Sabbath Monday: Voice Matters

img_20161108_144802.jpgI found an article by Seth Millstein, who wrote an excellent article for Bustle.com called, What To Tell People Who Say You Have To Accept Donald Trump’s Presidency Now. (click the italics for the link)

Read it. It’s good.

The article got me thinking…

Much of what I’ve been feeling was summed up in that article. Much of what has been going through my head was neatly explained in those few words by Millstein.

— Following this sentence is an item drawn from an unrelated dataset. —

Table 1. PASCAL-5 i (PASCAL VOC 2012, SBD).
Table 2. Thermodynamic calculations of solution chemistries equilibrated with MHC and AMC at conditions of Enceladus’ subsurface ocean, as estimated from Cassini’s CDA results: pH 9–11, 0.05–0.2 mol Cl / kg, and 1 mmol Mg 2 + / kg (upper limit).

And because I believe I have a voice, here’s my take:

The minute I turned 18 I registered to vote, not out of a sense of obligation but a sense of pride.

I wanted my voice heard.

I wanted to make sure that my vote counted and that the person I felt was right for the job got elected. I voted with a conscience, allowing my faith and my heart to guide me in the voting booth.

The same is true now.

This last election was hard on everyone. Mom and I yelled at the TV a few times during debates. I still have a hard time stomaching some Facebook posts from He-Who-Must-Not-Be-Named supporters.

However, I honestly had a hard time voting for Hillary, for a whole bunch of reasons (not email-gate). I also had a hard time voting for Bernie in the prelims, just so you know. I didn’t feel any of the candidates were worthy to be called POTUS. Though I couldn’t vote for bigotry. I couldn’t vote for a child, who can’t handle criticism. I couldn’t vote for hate and fear and ugliness. Call me crazy, but I couldn’t.

On Election night, I wept and not because my candidate lost. I wept because the whole country lost. I wept for my sisters across this country, for African Americans and Muslims and my LGBTQ friends. I wept because fear and hate and backwards thinking took over.

Fast forward to January, 2017. The 45th president has been inaugurated. And I accept this.

I accept that a new regime sits on Capital Hill and in the White House. But that doesn’t mean I’m alright with it. That doesn’t mean I accept their agendas.

This is why my sisters and brothers marched in Washington DC and Chicago and all over the world on Saturday. Because none of us are okay with this, though we accept the new president. He’s just not my president. And as Millstein and others have reminded us: our country is a democracy, so I can voice this.

I can voice that bigotry is not alright. I can voice that lying is not cool (alternative facts? really?). I can voice that women have the right to their own bodies. I can voice that a cabinet filled with men seeking their own agendas is not acceptable. I can voice that a woman who doesn’t understand education shouldn’t be sitting as head of the Department of Education. I can voice that banning Muslims is unacceptable. I can voice that fear and hate cause more problems than good. I can voice that putting up a wall is deplorable and down right uncalled for. I can voice that repealing a healthcare act before coming up with something better, therefore causing millions to suffer, is not okay. I can voice that the LGBTQ community doesn’t need conversion therapy, but rather love.

I can voice.

I have a voice.

My voice is powerful. Your voice is powerful. And we should use it.

I couldn’t march on Saturday with the thousands of women and men in Chicago. I wanted to but I couldn’t.

I wanted to march because my voice matters.

Again, I’ve accepted the fact that the new president is in office and lives in the White House. But that doesn’t mean I accept his agenda. That doesn’t mean I’m okay with his policies that send us backward, instead of forward. That doesn’t mean I’m okay with allowing other men to control my body. That doesn’t mean I’m okay with building walls and bigotry and hate and racism.

That doesn’t mean…Ugh…I can feel my soapbox getting a work out…

You get my point.

As a clergy woman, I’m careful with what I say and do politically. Though there are times, like now, that I need my voice heard. And I’ll be careful as to how that plays out. But I’m also a citizen and I will never be alright with the new POTUS or his VP. As long as evil is control, I will continue to voice and stand up for what I believe is right. I will buy Kellogg’s cereal at full price because they stood up against hate. I will make it known that all immigrants, Muslims, African Americans and more are welcome and loved. I will make sure that my sisters and brothers in the LGBTQ family are loved and safe. I will stand in the pulpit and preach a message of love, welcoming, good, and an end to hate.

I will Accept and Resist.

To all who think I should get over it and accept the state of things: Duh! I have.

So go ahead, call me names. I don’t care. Sticks and stones, baby.

But don’t tell me to get over it because I lost the election. Don’t tell me to be quiet or to stop marching or stop using my voice. And don’t call me a snowflake. I’m from Chicago. I know what snowflakes do.

Use your voice to talk to me, not at me.

Because for the next 4 years, I will use my voice to end hate and fear, to stand up for equality and against division.